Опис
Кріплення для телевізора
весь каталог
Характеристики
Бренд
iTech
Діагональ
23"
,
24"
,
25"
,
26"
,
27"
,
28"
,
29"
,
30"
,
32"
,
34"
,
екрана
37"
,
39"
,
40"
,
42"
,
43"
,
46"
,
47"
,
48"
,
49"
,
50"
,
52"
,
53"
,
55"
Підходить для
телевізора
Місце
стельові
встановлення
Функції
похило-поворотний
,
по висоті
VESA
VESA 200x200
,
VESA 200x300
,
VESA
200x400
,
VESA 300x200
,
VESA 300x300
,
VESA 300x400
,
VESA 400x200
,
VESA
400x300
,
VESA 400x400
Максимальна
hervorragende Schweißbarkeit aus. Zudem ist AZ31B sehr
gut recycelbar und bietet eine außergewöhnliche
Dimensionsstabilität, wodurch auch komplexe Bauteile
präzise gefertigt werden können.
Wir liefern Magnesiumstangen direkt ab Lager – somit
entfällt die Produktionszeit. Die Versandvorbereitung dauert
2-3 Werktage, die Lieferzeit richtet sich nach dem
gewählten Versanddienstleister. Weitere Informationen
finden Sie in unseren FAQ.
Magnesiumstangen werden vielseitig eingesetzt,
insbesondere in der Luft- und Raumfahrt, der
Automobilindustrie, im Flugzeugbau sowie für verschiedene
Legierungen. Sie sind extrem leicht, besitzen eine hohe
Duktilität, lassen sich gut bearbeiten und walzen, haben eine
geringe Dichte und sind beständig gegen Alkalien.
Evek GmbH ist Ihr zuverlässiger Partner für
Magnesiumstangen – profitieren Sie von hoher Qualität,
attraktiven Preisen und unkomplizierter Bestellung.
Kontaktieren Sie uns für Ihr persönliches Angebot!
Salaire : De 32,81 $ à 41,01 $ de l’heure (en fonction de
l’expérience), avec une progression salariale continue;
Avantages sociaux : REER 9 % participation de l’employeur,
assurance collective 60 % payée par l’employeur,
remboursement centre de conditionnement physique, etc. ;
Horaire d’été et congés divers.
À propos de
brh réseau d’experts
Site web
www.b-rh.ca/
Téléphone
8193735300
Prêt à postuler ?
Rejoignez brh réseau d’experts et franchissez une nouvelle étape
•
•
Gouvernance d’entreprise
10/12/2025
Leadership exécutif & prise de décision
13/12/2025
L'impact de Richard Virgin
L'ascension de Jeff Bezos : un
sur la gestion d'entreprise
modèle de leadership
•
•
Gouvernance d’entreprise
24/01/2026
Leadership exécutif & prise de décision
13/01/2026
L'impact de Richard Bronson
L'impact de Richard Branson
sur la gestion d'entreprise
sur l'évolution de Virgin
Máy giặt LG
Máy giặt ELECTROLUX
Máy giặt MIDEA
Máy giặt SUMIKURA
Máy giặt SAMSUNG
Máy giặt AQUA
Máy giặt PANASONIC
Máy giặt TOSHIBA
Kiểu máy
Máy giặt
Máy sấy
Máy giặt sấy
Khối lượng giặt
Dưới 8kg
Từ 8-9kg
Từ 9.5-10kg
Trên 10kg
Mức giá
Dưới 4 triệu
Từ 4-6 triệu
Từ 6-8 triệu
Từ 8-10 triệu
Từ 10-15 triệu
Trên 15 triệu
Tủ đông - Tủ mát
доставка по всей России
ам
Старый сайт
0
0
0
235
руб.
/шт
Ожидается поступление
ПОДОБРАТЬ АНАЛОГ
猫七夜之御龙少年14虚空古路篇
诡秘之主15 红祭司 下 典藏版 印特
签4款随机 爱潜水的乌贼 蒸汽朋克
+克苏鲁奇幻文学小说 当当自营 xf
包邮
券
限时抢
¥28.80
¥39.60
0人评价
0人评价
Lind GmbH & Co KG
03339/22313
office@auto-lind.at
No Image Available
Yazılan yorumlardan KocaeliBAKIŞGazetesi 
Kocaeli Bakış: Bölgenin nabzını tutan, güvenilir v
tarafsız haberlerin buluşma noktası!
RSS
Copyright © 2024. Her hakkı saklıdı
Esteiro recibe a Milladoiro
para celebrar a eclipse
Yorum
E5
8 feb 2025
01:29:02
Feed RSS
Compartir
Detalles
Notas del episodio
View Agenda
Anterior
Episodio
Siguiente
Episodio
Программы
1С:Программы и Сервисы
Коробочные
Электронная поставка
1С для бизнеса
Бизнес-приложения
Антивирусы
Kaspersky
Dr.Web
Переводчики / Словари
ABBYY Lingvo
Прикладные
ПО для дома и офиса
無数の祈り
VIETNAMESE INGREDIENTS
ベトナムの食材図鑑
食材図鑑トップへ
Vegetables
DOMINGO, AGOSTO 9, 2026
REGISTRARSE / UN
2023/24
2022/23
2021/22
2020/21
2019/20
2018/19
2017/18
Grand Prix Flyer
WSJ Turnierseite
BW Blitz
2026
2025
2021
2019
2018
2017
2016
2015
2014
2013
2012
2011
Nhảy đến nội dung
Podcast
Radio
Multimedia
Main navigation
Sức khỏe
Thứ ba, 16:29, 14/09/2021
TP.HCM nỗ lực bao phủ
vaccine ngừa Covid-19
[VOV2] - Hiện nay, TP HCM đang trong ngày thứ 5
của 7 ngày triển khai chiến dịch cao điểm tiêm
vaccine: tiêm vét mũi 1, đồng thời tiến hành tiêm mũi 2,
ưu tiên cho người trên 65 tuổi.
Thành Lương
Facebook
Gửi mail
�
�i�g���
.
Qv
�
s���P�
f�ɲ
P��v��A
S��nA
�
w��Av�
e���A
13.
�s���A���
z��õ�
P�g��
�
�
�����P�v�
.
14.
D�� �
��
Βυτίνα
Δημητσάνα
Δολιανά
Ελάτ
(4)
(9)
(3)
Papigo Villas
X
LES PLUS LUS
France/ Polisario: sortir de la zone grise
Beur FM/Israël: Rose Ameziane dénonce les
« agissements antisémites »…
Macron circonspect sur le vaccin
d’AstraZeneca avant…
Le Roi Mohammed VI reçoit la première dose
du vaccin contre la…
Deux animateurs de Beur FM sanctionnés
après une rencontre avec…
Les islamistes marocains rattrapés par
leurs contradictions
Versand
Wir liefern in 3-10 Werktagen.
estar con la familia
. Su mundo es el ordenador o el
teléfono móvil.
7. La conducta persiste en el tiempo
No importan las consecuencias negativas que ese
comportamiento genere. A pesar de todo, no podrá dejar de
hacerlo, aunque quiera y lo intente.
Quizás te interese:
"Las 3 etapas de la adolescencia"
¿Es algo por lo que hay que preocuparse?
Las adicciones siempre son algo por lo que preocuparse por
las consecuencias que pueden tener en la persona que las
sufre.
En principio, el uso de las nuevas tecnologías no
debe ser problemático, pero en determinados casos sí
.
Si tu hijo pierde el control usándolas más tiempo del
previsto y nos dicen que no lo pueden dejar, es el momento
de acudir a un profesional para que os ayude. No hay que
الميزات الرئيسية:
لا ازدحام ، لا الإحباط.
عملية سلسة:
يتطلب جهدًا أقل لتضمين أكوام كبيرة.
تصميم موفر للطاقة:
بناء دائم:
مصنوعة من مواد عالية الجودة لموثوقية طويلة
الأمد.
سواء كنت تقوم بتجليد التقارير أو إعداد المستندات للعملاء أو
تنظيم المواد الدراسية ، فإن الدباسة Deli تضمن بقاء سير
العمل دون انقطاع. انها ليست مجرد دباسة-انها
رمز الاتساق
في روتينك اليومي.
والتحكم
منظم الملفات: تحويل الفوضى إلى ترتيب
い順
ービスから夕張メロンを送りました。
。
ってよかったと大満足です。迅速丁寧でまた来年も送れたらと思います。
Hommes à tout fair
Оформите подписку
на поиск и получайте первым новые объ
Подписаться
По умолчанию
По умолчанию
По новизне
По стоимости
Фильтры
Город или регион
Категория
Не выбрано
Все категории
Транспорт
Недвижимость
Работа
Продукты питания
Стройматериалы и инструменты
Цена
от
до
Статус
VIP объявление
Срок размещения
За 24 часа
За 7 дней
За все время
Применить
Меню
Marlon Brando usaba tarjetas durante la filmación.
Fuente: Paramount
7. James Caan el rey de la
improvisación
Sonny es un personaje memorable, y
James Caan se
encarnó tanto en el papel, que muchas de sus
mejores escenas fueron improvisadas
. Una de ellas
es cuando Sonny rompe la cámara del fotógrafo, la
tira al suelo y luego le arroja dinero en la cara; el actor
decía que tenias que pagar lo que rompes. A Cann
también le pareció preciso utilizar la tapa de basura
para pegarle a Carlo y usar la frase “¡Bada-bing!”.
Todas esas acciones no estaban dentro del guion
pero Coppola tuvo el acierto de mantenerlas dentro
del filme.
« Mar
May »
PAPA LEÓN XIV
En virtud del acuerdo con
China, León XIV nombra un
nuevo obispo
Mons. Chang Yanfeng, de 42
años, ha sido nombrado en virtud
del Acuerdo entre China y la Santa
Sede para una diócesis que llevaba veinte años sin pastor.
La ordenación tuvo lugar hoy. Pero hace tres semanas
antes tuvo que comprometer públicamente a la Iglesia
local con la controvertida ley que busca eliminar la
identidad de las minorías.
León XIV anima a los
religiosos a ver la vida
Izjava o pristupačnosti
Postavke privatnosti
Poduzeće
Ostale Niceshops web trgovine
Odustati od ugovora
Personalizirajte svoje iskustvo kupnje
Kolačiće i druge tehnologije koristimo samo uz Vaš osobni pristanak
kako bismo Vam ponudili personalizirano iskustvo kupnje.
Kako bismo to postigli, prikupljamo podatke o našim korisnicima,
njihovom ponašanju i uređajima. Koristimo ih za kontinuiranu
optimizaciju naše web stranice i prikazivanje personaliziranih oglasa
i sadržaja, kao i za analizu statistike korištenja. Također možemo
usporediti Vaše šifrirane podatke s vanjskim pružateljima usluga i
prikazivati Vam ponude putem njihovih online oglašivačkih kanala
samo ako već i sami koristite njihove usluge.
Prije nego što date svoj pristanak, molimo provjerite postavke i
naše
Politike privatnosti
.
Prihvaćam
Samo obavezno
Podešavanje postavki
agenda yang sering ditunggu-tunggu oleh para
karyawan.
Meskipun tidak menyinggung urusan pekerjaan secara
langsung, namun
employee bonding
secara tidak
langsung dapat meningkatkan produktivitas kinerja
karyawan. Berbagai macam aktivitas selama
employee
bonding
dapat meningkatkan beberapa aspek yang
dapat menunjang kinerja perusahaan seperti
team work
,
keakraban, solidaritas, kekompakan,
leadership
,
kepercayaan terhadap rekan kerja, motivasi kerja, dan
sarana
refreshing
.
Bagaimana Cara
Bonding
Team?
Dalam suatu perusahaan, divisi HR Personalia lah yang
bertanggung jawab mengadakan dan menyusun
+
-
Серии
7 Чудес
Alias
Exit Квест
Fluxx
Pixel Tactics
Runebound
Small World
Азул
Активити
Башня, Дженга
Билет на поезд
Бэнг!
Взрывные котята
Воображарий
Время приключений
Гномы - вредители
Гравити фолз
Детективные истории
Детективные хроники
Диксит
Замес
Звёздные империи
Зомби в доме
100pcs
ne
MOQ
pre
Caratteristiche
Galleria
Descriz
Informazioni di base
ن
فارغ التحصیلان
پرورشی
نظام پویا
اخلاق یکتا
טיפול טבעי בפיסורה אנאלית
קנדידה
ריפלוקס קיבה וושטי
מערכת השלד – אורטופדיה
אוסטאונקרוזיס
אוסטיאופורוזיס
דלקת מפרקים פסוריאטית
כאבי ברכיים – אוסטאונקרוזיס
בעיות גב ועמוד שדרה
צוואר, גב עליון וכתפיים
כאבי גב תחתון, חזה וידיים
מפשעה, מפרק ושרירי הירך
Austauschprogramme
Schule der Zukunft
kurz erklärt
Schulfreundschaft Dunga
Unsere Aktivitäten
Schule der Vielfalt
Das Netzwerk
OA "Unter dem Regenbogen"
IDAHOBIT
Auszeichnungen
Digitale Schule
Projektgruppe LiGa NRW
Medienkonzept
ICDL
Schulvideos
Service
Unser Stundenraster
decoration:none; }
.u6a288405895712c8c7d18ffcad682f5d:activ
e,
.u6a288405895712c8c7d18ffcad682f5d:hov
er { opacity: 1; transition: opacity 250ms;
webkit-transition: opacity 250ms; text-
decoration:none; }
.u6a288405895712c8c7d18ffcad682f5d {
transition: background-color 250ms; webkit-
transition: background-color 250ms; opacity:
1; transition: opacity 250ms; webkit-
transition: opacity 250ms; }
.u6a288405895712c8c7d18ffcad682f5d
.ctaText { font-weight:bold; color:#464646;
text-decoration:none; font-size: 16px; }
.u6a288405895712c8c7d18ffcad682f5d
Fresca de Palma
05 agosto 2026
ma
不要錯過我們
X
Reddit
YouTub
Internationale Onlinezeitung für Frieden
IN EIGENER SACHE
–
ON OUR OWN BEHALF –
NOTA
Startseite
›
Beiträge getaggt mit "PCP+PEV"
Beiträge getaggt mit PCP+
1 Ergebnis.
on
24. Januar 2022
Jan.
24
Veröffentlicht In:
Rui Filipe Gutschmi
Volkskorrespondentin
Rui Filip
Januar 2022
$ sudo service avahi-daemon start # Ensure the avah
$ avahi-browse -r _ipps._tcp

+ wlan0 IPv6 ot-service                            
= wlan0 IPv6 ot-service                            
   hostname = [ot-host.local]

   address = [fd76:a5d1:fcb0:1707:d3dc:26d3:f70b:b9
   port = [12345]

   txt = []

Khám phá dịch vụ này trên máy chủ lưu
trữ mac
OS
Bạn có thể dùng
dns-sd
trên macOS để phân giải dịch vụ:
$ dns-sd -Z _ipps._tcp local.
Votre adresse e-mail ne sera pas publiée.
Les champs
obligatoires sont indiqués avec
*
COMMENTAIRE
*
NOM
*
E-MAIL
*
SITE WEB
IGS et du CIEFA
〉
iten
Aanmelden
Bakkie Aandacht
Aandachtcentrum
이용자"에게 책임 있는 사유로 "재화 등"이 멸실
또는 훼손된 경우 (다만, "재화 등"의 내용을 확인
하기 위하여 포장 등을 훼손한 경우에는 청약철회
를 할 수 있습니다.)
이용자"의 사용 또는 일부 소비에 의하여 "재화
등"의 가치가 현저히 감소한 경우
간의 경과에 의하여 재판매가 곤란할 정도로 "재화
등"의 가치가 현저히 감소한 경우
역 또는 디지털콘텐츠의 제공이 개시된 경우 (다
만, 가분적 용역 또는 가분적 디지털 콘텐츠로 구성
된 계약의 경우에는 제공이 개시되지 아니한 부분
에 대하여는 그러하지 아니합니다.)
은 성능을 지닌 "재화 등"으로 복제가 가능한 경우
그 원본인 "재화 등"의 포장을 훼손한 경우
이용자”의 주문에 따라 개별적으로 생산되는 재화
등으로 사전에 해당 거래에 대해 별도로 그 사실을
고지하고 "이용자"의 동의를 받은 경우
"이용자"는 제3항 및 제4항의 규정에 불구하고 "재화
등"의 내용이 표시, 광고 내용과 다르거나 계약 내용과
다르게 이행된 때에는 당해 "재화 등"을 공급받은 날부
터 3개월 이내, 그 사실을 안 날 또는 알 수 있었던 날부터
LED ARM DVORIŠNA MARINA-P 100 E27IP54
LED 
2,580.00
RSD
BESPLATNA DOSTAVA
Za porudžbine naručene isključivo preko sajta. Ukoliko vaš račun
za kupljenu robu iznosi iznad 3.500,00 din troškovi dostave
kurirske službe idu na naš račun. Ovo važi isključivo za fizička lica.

• _Your assignment_: Can you swap "kurirske službe" for "poštanske službe" in the material, beginning at the line that has "address = [fd76:a5d1:fcb0:1707:d3dc:26d3:f70b:b9" and stopping after the last line of the material, and return only those lines with everything else left as it is?

• _Task result_:
   address = [fd76:a5d1:fcb0:1707:d3dc:26d3:f70b:b9
   port = [12345]

   txt = []

Khám phá dịch vụ này trên máy chủ lưu
trữ mac
OS
Bạn có thể dùng
dns-sd
trên macOS để phân giải dịch vụ:
$ dns-sd -Z _ipps._tcp local.
Votre adresse e-mail ne sera pas publiée.
Les champs
obligatoires sont indiqués avec
*
COMMENTAIRE
*
NOM
*
E-MAIL
*
SITE WEB
IGS et du CIEFA
〉
iten
Aanmelden
Bakkie Aandacht
Aandachtcentrum
이용자"에게 책임 있는 사유로 "재화 등"이 멸실
또는 훼손된 경우 (다만, "재화 등"의 내용을 확인
하기 위하여 포장 등을 훼손한 경우에는 청약철회
를 할 수 있습니다.)
이용자"의 사용 또는 일부 소비에 의하여 "재화
등"의 가치가 현저히 감소한 경우
간의 경과에 의하여 재판매가 곤란할 정도로 "재화
등"의 가치가 현저히 감소한 경우
역 또는 디지털콘텐츠의 제공이 개시된 경우 (다
만, 가분적 용역 또는 가분적 디지털 콘텐츠로 구성
된 계약의 경우에는 제공이 개시되지 아니한 부분
에 대하여는 그러하지 아니합니다.)
은 성능을 지닌 "재화 등"으로 복제가 가능한 경우
그 원본인 "재화 등"의 포장을 훼손한 경우
이용자”의 주문에 따라 개별적으로 생산되는 재화
등으로 사전에 해당 거래에 대해 별도로 그 사실을
고지하고 "이용자"의 동의를 받은 경우
"이용자"는 제3항 및 제4항의 규정에 불구하고 "재화
등"의 내용이 표시, 광고 내용과 다르거나 계약 내용과
다르게 이행된 때에는 당해 "재화 등"을 공급받은 날부
터 3개월 이내, 그 사실을 안 날 또는 알 수 있었던 날부터
LED ARM DVORIŠNA MARINA-P 100 E27IP54
LED 
2,580.00
RSD
BESPLATNA DOSTAVA
Za porudžbine naručene isključivo preko sajta. Ukoliko vaš račun
za kupljenu robu iznosi iznad 3.500,00 din troškovi dostave
poštanske službe idu na naš račun. Ovo važi isključivo za fizička lica.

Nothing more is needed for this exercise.